Today was my day to watch Oliver, my friend's son and Aiden's best friend. We exchange childcare so that we don't have to pay for babysitters. The boys are potty training and have been doing pretty well, until today. Oliver arrived in soaking pants, his mother apologizing, telling me she'd just put a diaper on him for the rest of the morning, mentioning he hadn't yet pooped for the day. About 20 minutes later I see him grunting as he races a car around with Aiden. Oh, did I mention I was feeling wonderfully nauseous already at this point? I braced myself, held my breath as long as I could and started the process of changing his diaper. The thing about changing a toddler is, playtime is all the time. They roll this way and that way, and if you can finish wiping (not to mention getting a clean diaper on them) before they're running away, you're doing pretty damn well for yourself. Well I made it through the mushy mess with out more than a little gag here and there and was happy to be done.

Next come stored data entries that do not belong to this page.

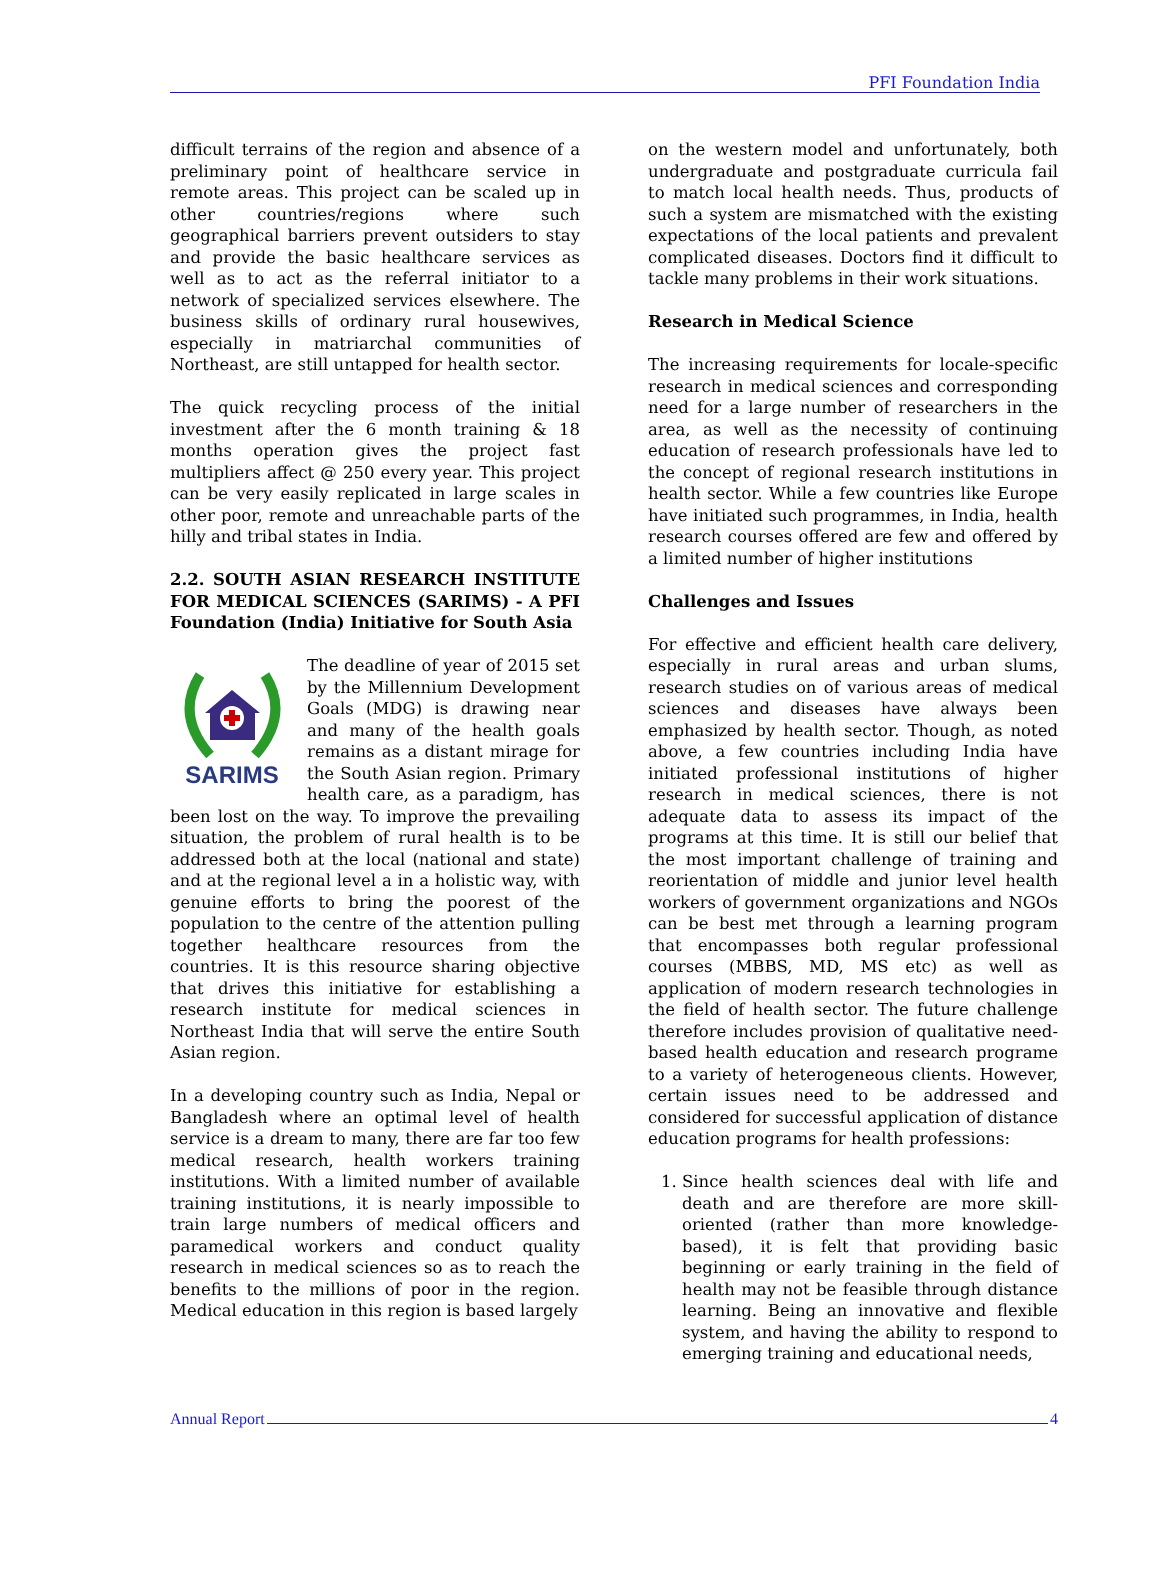PFI Foundation India
difficult terrains of the region and absence of a preliminary point of healthcare service in remote areas. This project can be scaled up in other countries/regions where such geographical barriers prevent outsiders to stay and provide the basic healthcare services as well as to act as the referral initiator to a network of specialized services elsewhere. The business skills of ordinary rural housewives, especially in matriarchal communities of Northeast, are still untapped for health sector.
The quick recycling process of the initial investment after the 6 month training & 18 months operation gives the project fast multipliers affect @ 250 every year. This project can be very easily replicated in large scales in other poor, remote and unreachable parts of the hilly and tribal states in India.
2.2. SOUTH ASIAN RESEARCH INSTITUTE FOR MEDICAL SCIENCES (SARIMS) - A PFI Foundation (India) Initiative for South Asia
SARIMS
The deadline of year of 2015 set by the Millennium Development Goals (MDG) is drawing near and many of the health goals remains as a distant mirage for the South Asian region. Primary health care, as a paradigm, has been lost on the way. To improve the prevailing situation, the problem of rural health is to be addressed both at the local (national and state) and at the regional level a in a holistic way, with genuine efforts to bring the poorest of the population to the centre of the attention pulling together healthcare resources from the countries. It is this resource sharing objective that drives this initiative for establishing a research institute for medical sciences in Northeast India that will serve the entire South Asian region.
In a developing country such as India, Nepal or Bangladesh where an optimal level of health service is a dream to many, there are far too few medical research, health workers training institutions. With a limited number of available training institutions, it is nearly impossible to train large numbers of medical officers and paramedical workers and conduct quality research in medical sciences so as to reach the benefits to the millions of poor in the region. Medical education in this region is based largely
on the western model and unfortunately, both undergraduate and postgraduate curricula fail to match local health needs. Thus, products of such a system are mismatched with the existing expectations of the local patients and prevalent complicated diseases. Doctors find it difficult to tackle many problems in their work situations.
Research in Medical Science
The increasing requirements for locale-specific research in medical sciences and corresponding need for a large number of researchers in the area, as well as the necessity of continuing education of research professionals have led to the concept of regional research institutions in health sector. While a few countries like Europe have initiated such programmes, in India, health research courses offered are few and offered by a limited number of higher institutions
Challenges and Issues
For effective and efficient health care delivery, especially in rural areas and urban slums, research studies on of various areas of medical sciences and diseases have always been emphasized by health sector. Though, as noted above, a few countries including India have initiated professional institutions of higher research in medical sciences, there is not adequate data to assess its impact of the programs at this time. It is still our belief that the most important challenge of training and reorientation of middle and junior level health workers of government organizations and NGOs can be best met through a learning program that encompasses both regular professional courses (MBBS, MD, MS etc) as well as application of modern research technologies in the field of health sector. The future challenge therefore includes provision of qualitative need-based health education and research programe to a variety of heterogeneous clients. However, certain issues need to be addressed and considered for successful application of distance education programs for health professions:
1. Since health sciences deal with life and death and are therefore are more skill-oriented (rather than more knowledge-based), it is felt that providing basic beginning or early training in the field of health may not be feasible through distance learning. Being an innovative and flexible system, and having the ability to respond to emerging training and educational needs,
Annual Report 4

After 45 minutes of playing toy referee and 20 minutes of trying to get them both dressed with shoes and putting the car seats in the car, we headed out to visit my friend Katie and her daughter Anna for a walk to the park. When we arrived I pulled Oliver out of his seat and noticed a wet sensation on my arm. I sighed. A deep and rather pitiful sigh. Lovely. And I don't have any extra pants. I thought regrettably to myself, wishing I had just put another diaper on him instead of trusting my abilities to get him to the toilet. Luckily Katie owned a pair of androgynous pants his size. After a quick change and loading up the strollers we were on our way to the park. Walks are the perfect remedy for bad days. Especially if they're with a friend. Somehow, no matter your situation, you find yourself laughing at the ridiculousness of it all.

We walked a couple laps around the lake, trying the limits of our 2-year-old's abilities to sit still, then stopped at the playground to let them run around. In mid-sentence, I looked up to see Aiden on his way up the slide with a very concentrated look on his face. "No. No! Aiden, wait baby!" There wasn't a bathroom close enough to the playground to get to in time in a situation like that. So I ran up the steps, picked Aiden up, and basically flew to the edge of the play ground. Pants down, squat. Not good enough. Pee all over his pants. Poop. Poop. Poop. Thought he was done. No. More poop. I sat there holding him up by his armpits so that he wouldn't fall and land in the pile he was dropping. Did I mention I was still nauseous at this point? Yeah, there was no holding your breath for that poop. Breathe through your mouth and you'd taste it. So I took it. Like a mom. Letting him finish, despite the stares. Cleaned him up the best I could. Picked up the poop and put it in the trash. Poop on my hand, poop on my pants, pee from earlier still on my arm. It was time to go home.

Oliver headed home around noon and as Aiden and I sat eating lunch, I got a call from Katie. She needed to go to the doctor unexpectedly and asked if I could watch Anna. Of course I said yes. When they arrived, Aiden was ecstatic to find play time was not over yet. I had already put a diaper on Aiden for nap, so when I went to lift him up, I felt an extra squishy diaper. I had been smelling something not great, but had pushed it aside in denial, now to realize that Aiden had pooped yet again! Then as Katie began to leave, she said, "Oh yeah, Anna hasn't pooped yet today, so..." Oh boy.

Mothers, the kind I dream of being, are not born but made. Patience is learned through many trying times. Love may be natural, but the skill of sharing it is often learned through painful failures. Strength takes time to build. Grace and serenity require self-restraint and sacrifice. And wisdom is a gift from God. It's not just the headaches, the messes, the sleepless nights, and whining children that shape a woman into a mother, but the love that leads her through to the end of the day. And the end of a day, is a beautiful thing.